Jezeli zgadzasz sie na baner to opera jest w pelni darmowa, bez ograniczen czasowych. Ja mam opere z banerem - nie przeszkadza mi on.

Kiedys blokowalem go w hosts.deny i podmienialem standardowy na swoj, ale mi sie juz nie chce  :Wink: 

----------

## kolkowski_damian

 *Xax wrote:*   

> Fakt troche wkurzajace z tymi czcionkami, ale sie nie poddam  

 

A co masz nie tak, z ciekawości pytając?

----------

## cichy

[quote="misterLu"]Tak z ciekawości, jakich używacie przeglądarek i dlaczego ??

Ja używam Opery6.12. Dlaczego nie 7.xx? Bo nowsza wersja nie zapisuje na dysku poprawnie niektórych stron, a dla mnie to bardzo ważne. Dlaczego Opera? Przede wszystkim szybkość. Dla mnie Opera to najszybsza sensowna przeglądarka. Poza tym jest obsługa gestów myszy, co przy pewnej wprawie znacznie ułatwia obsługę.

WYODRĘBNIONE WIERSZE:

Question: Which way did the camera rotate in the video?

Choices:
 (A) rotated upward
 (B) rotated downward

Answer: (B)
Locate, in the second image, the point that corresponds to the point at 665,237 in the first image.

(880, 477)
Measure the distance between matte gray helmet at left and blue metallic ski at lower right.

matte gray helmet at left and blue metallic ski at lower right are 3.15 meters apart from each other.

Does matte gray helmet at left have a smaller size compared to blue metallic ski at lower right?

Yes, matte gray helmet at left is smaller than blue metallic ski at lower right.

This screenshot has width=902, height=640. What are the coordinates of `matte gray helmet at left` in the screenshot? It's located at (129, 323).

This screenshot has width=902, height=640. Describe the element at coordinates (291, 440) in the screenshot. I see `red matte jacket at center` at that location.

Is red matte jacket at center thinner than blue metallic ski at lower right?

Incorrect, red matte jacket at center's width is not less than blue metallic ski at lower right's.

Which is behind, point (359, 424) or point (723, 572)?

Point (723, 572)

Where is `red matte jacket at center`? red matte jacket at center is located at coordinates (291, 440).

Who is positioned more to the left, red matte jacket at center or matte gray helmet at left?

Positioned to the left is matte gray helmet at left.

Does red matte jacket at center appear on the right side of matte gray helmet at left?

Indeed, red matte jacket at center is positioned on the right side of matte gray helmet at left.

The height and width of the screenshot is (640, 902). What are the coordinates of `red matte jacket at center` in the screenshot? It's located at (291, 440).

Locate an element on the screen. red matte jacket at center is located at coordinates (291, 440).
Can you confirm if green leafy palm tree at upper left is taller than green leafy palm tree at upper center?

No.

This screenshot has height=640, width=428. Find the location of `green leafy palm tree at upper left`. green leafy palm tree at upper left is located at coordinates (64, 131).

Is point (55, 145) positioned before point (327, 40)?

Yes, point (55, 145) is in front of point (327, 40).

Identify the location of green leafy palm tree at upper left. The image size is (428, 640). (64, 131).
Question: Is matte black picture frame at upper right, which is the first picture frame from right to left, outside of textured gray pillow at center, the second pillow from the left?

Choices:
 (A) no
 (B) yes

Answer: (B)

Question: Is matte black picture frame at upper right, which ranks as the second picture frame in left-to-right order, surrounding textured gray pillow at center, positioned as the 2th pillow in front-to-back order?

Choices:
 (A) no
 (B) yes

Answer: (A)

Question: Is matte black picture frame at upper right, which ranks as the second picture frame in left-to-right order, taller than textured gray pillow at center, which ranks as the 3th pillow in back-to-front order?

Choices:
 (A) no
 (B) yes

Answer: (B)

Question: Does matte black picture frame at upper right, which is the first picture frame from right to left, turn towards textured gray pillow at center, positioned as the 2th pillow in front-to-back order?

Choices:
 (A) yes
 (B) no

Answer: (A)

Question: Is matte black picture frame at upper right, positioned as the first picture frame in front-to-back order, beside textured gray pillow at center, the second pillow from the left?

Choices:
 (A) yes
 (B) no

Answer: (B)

POLECENIE: Napisz dalszą część fragmentu o przeglądarkach internetowych, kontynuując go po ostatnim zdaniu. Wiersze nie mają żadnego związku z fragmentem.

ODPOWIEDŹ PISEMNA:
Pozdrawiam.

----------

## Xax

Ja swoja wiedze na ten temat czerpalem z knigi J. Goodmana (jezeli dobrze pamietam nazwisko). "Java Script 1.2. Ksiega eksperta" (z cala pewnoscia cos dla mnie  :Laughing:  ).

Jak jest z materialami w sieci to nie wiem bo nie szukalem.

W kazdym razie z kompatybilnoscia JScript i JavaScript w niektorych miejscach jest naprawde krucho (czasami sa calkiem inne rozwiazania) i bez rozgalezienia kodu na wersje przegladarek niektorych bajerow sie zrobic niestety nie da.

Tak dla przykladu to document.all.CosTamDalej jest tylko w MSIE, natomiast pozostale przegladarki nie wiedza co to jest. Jezeli korzystasz wlasnie z czegos takiego to zapomnij ze ruszy pod np mozilla.

----------

## fallow

 *no4b wrote:*   

> 
> 
> Jezeli zgadzasz sie na baner to opera jest w pelni darmowa, bez ograniczen czasowych. Ja mam opere z banerem - nie przeszkadza mi on.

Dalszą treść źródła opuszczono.